ERIC Number: ED221286
Record Type: RIE
Publication Date: 1982
Reference Count: 0
Cross-Cultural Spanking Practices--Implications for Parenting and Education.
Theisen, Barbara Jim
In a pilot study undertaken with the students and faculty members at the campus of Eastern New Mexico University, a cross-cultural survey was taken to determine whether levels of physical aggression in childrearing practices varied between cultural groups. Specifically, spanking as a form of discipline was studied among groups of 13 Anglo-Americans, 11 Blacks, 120 Hispanics, 13 Native Americans, and 15 Asians.
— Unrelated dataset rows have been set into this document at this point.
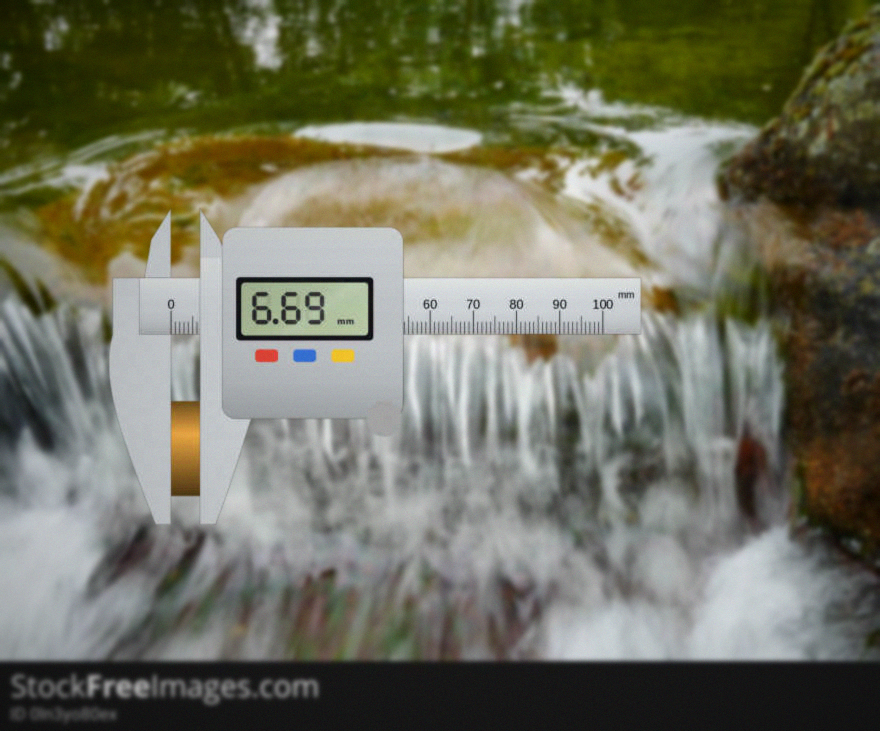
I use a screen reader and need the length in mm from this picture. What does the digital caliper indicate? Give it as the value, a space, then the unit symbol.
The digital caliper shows 6.69 mm
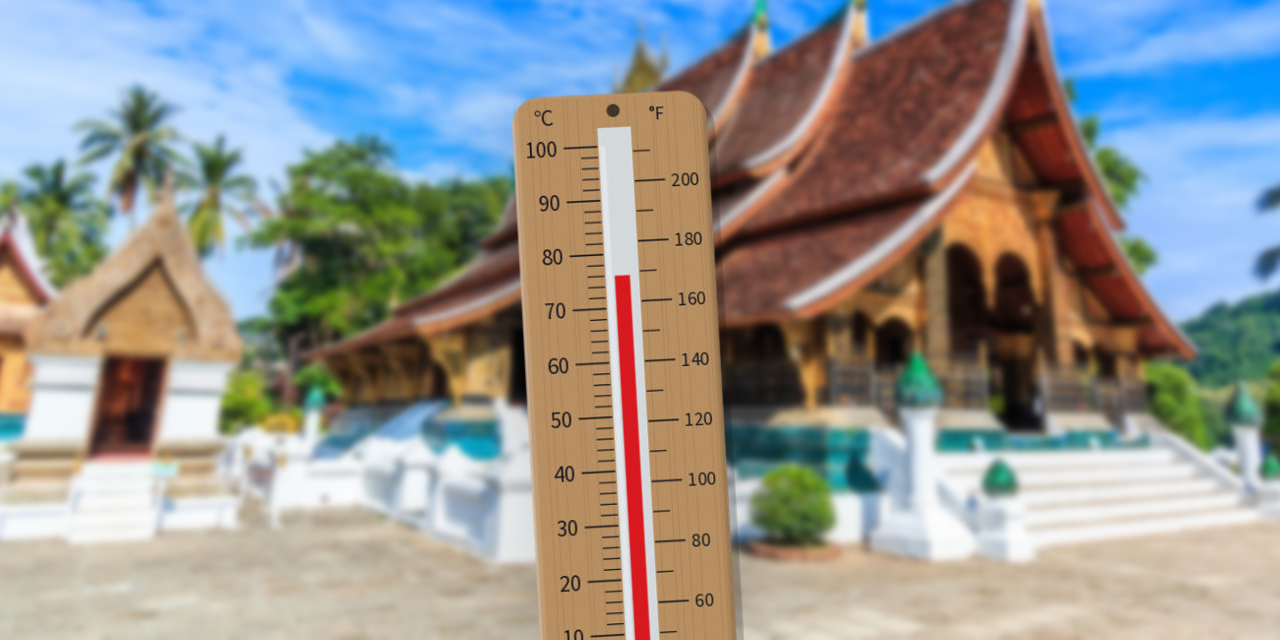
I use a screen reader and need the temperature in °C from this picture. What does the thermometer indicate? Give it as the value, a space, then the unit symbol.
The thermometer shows 76 °C
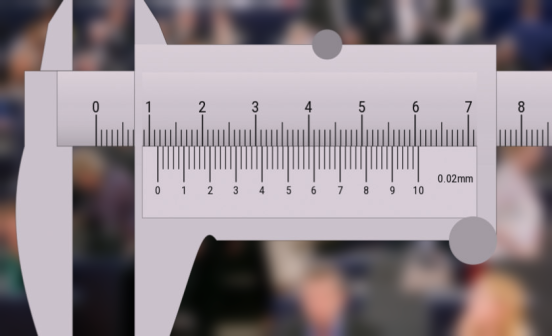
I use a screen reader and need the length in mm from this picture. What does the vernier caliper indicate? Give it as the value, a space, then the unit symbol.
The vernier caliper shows 11.6 mm
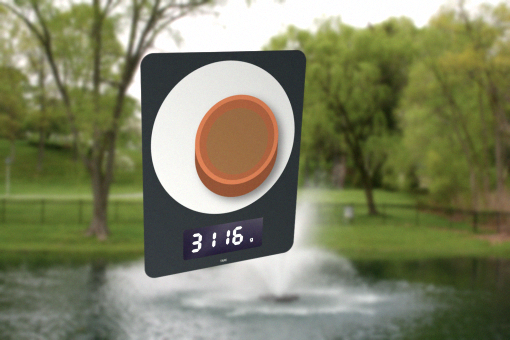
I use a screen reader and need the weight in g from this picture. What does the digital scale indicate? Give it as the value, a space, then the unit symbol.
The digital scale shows 3116 g
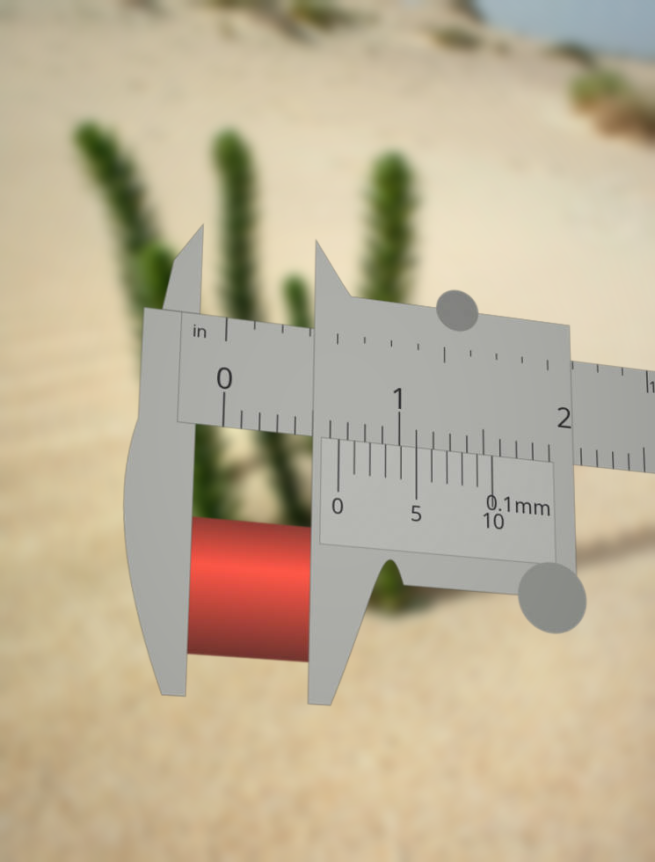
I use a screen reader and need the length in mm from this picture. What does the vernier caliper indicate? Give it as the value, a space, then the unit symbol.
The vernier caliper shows 6.5 mm
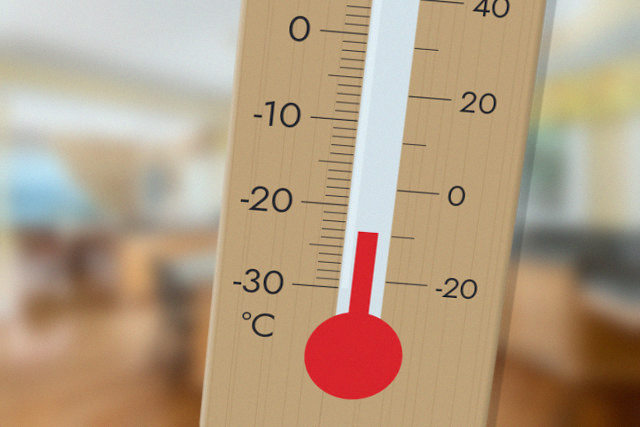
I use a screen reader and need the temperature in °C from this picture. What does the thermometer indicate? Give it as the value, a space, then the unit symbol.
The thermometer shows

Results of the survey showed that there were no significant differences with regard to treatment as children or treatment of children--all groups admitted to having been "sometimes spanked" as children and to later also spanking their own children. Where alternatives to spanking were concerned, Native Americans and Asians were least likely to give or withhold rewards to discipline their children, while Hispanics and Asians were the most likely to use shame. Anglo-Americans expressed the highest level of reservation about their actions; Hispanics and Blacks expressed lesser reservations (as did Native Americans), and Asians expressed no reservations. (Author/MP)
Publication Type: Reports - Research; Speeches/Meeting Papers
Education Level: N/A
Authoring Institution: N/A
Note: Paper presented at the Annual Meeting of the Rocky Mountain Psychological Association (Albuquerque, NM, April 28-May 1, 1982).